Sediaan lepas lambat memiliki beberapa keunggulan dibandingkan beberapa sediaan tablet
konvensional. Keunggulan tersebut antara lain mengurangi frekuensi pemberian, mengurangi
efek merugikan karena tidak ada fluktuasi kadar obat di dalam darah, serta durasi efek terapi
yang diinginkan lebih panjang.2,3 Pelepasan obat yang diperlambat dapat dicapai dengan
berbagai cara, diantaranya adalah salut penghalang, tablet matriks, tablet kerja berulang, resin
penukar ion dan pembentukan kompleks obat. Tablet matriks terbagi atas matriks lemak
malam, tablet matriks platik, dan tablet matriks hidrofilik. Mekanisme pelepasan obat dari
tablet matriks adalah secara erosi dan difusi. Kecepatan pelepasan obat dari sistem matriks
bergantung pada jenis dan jumlah polimer yang digunakan.

__________________________________________________

» TUGAS 1
Tolong ringkas teks tentang sediaan lepas lambat di atas dalam dua kalimat.
» TUGAS 2
Sambung teks tentang sediaan lepas lambat di atas, dimulai tepat setelah kalimat terakhirnya.

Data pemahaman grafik
__________________________________________________

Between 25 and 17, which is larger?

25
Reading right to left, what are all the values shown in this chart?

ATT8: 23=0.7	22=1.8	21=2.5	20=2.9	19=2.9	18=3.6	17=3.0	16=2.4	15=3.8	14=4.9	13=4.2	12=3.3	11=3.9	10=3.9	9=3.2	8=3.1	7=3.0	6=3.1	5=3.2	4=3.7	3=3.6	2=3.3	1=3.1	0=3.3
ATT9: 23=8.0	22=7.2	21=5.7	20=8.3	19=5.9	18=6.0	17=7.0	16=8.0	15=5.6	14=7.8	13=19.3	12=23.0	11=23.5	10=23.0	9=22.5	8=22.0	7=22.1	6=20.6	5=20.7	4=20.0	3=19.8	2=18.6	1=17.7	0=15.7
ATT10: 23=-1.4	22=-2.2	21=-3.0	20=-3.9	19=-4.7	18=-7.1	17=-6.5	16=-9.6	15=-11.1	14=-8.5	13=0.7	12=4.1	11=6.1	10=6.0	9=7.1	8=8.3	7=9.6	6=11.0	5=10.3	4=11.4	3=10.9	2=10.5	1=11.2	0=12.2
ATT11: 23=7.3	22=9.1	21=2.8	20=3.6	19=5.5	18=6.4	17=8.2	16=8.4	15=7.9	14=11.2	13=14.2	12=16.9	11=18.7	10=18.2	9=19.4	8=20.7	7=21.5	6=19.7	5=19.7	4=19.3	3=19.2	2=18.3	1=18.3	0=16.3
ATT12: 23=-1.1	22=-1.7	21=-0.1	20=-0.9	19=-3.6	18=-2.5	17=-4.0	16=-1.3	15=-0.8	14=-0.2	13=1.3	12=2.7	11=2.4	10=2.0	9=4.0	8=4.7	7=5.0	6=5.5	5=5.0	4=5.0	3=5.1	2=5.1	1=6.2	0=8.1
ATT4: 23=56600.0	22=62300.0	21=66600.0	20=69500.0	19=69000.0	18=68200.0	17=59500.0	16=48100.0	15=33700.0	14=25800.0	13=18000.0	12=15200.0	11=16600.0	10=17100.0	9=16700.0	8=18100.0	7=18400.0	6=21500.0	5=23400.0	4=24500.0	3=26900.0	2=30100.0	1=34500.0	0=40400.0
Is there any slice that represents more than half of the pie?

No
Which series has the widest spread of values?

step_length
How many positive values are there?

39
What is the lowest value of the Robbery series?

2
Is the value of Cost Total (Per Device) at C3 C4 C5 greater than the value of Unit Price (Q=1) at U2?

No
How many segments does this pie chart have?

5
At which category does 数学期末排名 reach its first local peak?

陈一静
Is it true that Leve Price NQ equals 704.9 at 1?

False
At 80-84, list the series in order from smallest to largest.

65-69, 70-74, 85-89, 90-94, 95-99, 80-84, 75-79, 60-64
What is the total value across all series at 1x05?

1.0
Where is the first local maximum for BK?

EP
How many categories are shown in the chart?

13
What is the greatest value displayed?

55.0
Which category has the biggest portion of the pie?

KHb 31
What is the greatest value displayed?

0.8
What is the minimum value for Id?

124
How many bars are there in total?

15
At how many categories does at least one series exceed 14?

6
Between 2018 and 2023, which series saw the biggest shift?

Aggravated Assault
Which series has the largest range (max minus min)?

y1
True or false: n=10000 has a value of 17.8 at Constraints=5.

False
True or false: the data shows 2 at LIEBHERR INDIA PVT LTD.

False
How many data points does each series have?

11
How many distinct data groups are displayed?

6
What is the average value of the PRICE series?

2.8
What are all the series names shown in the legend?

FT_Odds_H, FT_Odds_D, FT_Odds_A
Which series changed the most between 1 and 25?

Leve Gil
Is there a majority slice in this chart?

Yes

__________________________________________________

» JAWABAN 1
Sediaan lepas lambat lebih unggul daripada tablet konvensional karena mengurangi frekuensi pemberian dan efek merugikan serta memperpanjang durasi efek terapi. Pelepasan obat yang diperlambat dapat dicapai dengan berbagai cara, salah satunya tablet matriks, yang melepaskan obat secara erosi dan difusi dengan kecepatan yang bergantung pada jenis dan jumlah polimer.

» JAWABAN 2
Dipiridamol terabsorbsi paling baik di lambung sehingga untuk meningkatkan
ketersediaan hayati, waktu tinggal tablet di lambung harus diperpanjang. Upaya untuk
memperpanjang waktu tinggal tablet di lambung dapat dicapai melalui beberapa cara seperti
mukoadhesi, pengapungan, pengendapan, pengembangan, atau modifikasi bentuk. Diantara
pendekatan tersebut, metode pengapungan dinilai sebagai metode yang paling efektif dan
aplikatif dalam mengatasi masalah bioavailabilitas.2 Sediaan mengapung dapat dicapai
dengan cara meringankan bobot jenis sediaan sehingga lebih kecil dari bobot jenis cairan
lambung.7-9 Pembawa yang dapat digunakan adalah polimer yang bersifat ringan yang juga
dapat mempengaruhi pelepasan obat dari sediaan.10-12 Sebagai tambahan, hingga kini belum
terdapat sediaan lepas lambat dipiridamol di pasaran dan monografinya dalam compendial
resmi seperti United State Pharmacopoeia, British Pharmacopoeia.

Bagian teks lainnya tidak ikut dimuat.